The tiger wants to be wild and free. That’s the first line of the relevant chapter in the book he lent me. Wild and free was my chosen mantra for the year just ending. Patterns. The words were written in the book years ago, and my mantra-year is coming to a close. There is no connection between the two, except the one I choose to make. It has meaning because I choose to let it.

Just as I choose to let the leaves on the water be an altar, or the fallen trunk be a Naga or a dragon.

I still have my doubts and confusions surrounding man’s search for meaning. I look out on starry nights at the millions of stars. Are there millions? Has anyone counted? I look out and wonder how many planets that represents (bearing in mind, I can only see a fraction of the sky in which we float). If only 1 percent of those stars had planets and only 1 percent of those planets were in the goldilocks zone for life, and only 1 percent of the goldilocks planets evolved life…what would it look like? Would it also look around its world and seek patterns and meaning?

Do the other species on our own planet do likewise? I know that some of the scientists decry what they call anthropomorphism: casting other sentient beings (or indeed possibly non-sentient ones – I’m not sure where that boundary lies) in human guise: believing that they feel as we do, think as we do. I don’t do that. I don’t think of trees as pseudo-people. I simply wonder what a tree feels and thinks, as a tree, whatever the tree-equivalent of thinking might be, if somehow that might be translatable into something I might be capable of grasping.

Then again…possibly I do think of trees not as pseudo-people, but as actual people. Tree people. I think of cat people and ant people and bird people and crocodile people and slug people and whale people and grub people and chimp people and fish people and plant people and fungi people and and and and…

I don’t ‘endow’ these beings with human characteristics from an anthropocentric viewpoint. Quite the reverse. I take the view that the human people are no different from all the others. We have become dominant (for a time, which too shall pass) but we are just another animal. We are human people. The human is what makes us different, the people is what makes us the same. The same as the trees and all the others. Part of the same interlinked system that we haven’t yet figured out how to care for.

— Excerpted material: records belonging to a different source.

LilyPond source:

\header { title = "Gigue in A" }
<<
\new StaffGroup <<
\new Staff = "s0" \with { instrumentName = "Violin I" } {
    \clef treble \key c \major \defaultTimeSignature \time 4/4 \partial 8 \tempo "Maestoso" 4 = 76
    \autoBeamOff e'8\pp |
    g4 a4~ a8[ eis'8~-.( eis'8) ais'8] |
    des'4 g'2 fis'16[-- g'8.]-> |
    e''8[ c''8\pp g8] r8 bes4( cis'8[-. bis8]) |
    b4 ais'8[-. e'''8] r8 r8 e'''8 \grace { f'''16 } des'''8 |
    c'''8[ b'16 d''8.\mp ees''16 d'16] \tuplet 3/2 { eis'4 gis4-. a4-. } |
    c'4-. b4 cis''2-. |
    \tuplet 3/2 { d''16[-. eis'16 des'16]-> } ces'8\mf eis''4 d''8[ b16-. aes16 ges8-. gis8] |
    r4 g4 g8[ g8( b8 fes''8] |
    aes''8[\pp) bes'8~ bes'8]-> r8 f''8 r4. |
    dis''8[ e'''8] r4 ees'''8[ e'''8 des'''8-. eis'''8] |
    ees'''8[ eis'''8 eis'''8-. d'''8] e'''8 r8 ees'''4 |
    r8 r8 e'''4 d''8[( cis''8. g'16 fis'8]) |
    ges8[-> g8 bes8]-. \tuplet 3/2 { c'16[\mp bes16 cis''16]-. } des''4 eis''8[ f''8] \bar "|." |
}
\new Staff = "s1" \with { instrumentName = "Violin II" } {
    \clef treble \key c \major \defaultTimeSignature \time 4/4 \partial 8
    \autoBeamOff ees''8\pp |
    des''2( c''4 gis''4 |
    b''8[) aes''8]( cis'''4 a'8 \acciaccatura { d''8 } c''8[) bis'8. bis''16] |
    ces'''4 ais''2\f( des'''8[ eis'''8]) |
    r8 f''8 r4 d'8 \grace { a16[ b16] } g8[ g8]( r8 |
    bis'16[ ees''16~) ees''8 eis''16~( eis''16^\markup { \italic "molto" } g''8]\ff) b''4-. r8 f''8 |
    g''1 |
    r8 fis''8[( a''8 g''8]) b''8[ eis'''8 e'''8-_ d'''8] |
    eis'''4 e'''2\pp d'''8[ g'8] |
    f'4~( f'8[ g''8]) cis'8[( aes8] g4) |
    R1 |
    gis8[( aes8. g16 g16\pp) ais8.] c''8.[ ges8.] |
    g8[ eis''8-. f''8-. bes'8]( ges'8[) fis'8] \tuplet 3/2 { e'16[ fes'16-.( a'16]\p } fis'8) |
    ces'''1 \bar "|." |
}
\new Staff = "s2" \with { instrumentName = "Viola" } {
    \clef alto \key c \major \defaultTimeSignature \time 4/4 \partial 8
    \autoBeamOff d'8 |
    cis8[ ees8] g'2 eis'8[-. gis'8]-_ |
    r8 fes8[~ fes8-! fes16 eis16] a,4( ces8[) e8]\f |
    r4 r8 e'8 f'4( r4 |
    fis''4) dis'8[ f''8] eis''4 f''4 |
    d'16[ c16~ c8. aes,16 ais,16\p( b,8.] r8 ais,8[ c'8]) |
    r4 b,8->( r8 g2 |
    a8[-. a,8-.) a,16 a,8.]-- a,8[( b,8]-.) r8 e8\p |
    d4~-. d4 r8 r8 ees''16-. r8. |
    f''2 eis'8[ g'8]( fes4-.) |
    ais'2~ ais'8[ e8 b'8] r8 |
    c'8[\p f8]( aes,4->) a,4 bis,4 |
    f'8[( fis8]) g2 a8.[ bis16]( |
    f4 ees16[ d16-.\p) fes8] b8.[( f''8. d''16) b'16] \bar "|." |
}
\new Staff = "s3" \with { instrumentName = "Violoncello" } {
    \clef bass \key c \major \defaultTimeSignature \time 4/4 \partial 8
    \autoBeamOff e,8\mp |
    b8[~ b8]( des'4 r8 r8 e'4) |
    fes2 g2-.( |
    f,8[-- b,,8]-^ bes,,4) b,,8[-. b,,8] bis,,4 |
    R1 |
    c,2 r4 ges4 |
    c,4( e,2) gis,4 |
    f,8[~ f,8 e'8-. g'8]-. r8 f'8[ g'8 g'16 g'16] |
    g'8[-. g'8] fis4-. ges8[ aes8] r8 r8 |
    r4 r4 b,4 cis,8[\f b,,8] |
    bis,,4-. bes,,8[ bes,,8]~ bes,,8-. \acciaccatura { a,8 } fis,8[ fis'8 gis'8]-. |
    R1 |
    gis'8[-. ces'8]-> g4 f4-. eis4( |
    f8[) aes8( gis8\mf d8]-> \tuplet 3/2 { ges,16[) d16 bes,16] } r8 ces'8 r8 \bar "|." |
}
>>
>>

Or have, somewhere along the way, forgotten how to care for.

~ / ~

Balance. That is what we have forgotten. I started by saying that if I look up at the clouds I will lose my balance. The truth is that if I only look down at ground level, I will forget that I need it. I think maybe we need to look up and feel the sway of the ground beneath us, maybe we need to look down and lose sight of the infinity that holds us, maybe we need to look ahead and simply accept that we cannot make out very much beyond the shifting mists of time – and then we simply need to take the next step forward.